Apple Silicon TBDR: What App Developers Actually Get

Q: What&rsquo;s the difference between an imageblock and threadgroup memory?

Apple&rsquo;s documented distinction: &ldquo;Threadgroup memory is suitable for unstructured data, but an imageblock is more suitable for image data.&rdquo;1 Imageblocks carry a 2D structure with a width, height, pixel depth, and named per-pixel components; threadgroup memory is a flat allocation. Apps that need structured image data with addressable slices use imageblocks; apps that need scratch buffers for compute kernels use threadgroup memory.

Q: How does Apple&rsquo;s MSAA optimization save work?

Apple&rsquo;s hardware tracks the number of unique samples per pixel as it renders new primitives.

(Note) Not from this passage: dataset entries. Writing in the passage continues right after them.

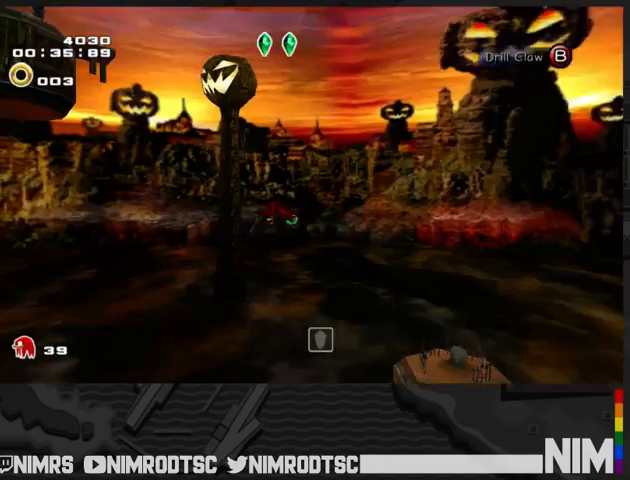
Gameplay with a controller (Xbox layout); each line is a JSON object with the inputs held at the frame after it. "button_events" lists button changes between this image and that frame as [ms after this image, input, new state], when the widget could be followed in between (sticks are given only as held states). This document gives stick clicks only as held states, not as events. Not read: L2 R2.
{"buttons": ["A"], "left_stick": "up", "right_stick": "center", "button_events": []}
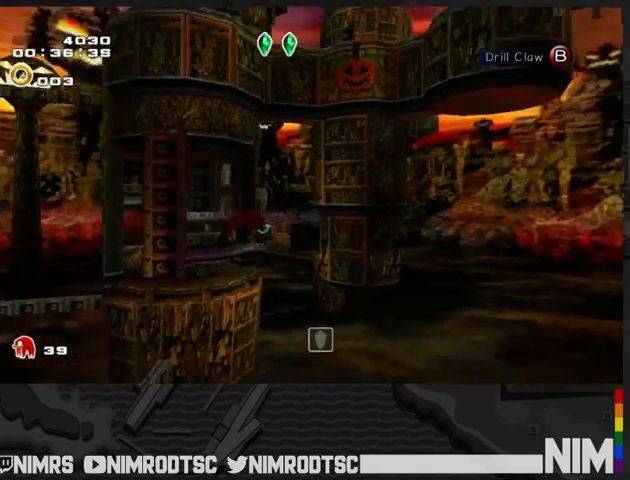
{"buttons": ["A"], "left_stick": "up", "right_stick": "center", "button_events": []}
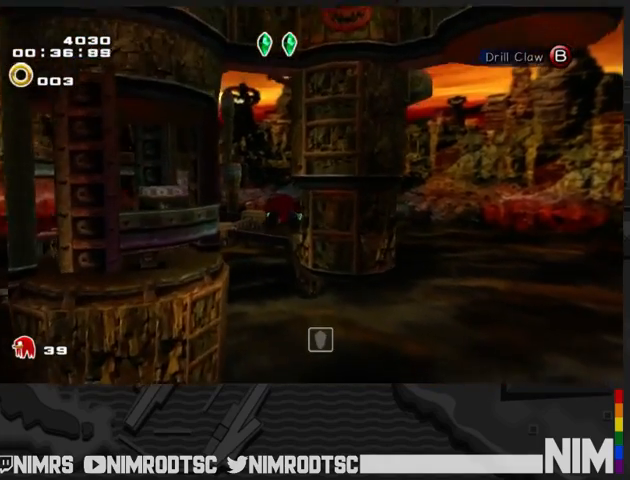
{"buttons": ["A"], "left_stick": "up", "right_stick": "center", "button_events": []}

Apple&rsquo;s example: a pixel covered by two triangle edges has three unique colors at four sample positions; A11+ GPUs blend twice rather than three times because two samples share a color, and a later opaque triangle reduces the pixel back to a single color.1 The optimization runs at hardware level; apps get it without API changes.

Q: Is the Apple GPU architecture documented anywhere besides the TBDR page?

Apple&rsquo;s &ldquo;Apple silicon&rdquo; topic in the Metal documentation links to the TBDR page that backs this post. Apple&rsquo;s WWDC sessions on Metal also cover GPU architecture details, and the Metal Shading Language Specification covers the shader-level surface. Apple has not published the underlying silicon-level details (cluster counts, ALU widths, raster engine specifics) for a given Apple GPU generation in developer documentation; treat any such number found outside developer.apple.com as unverified.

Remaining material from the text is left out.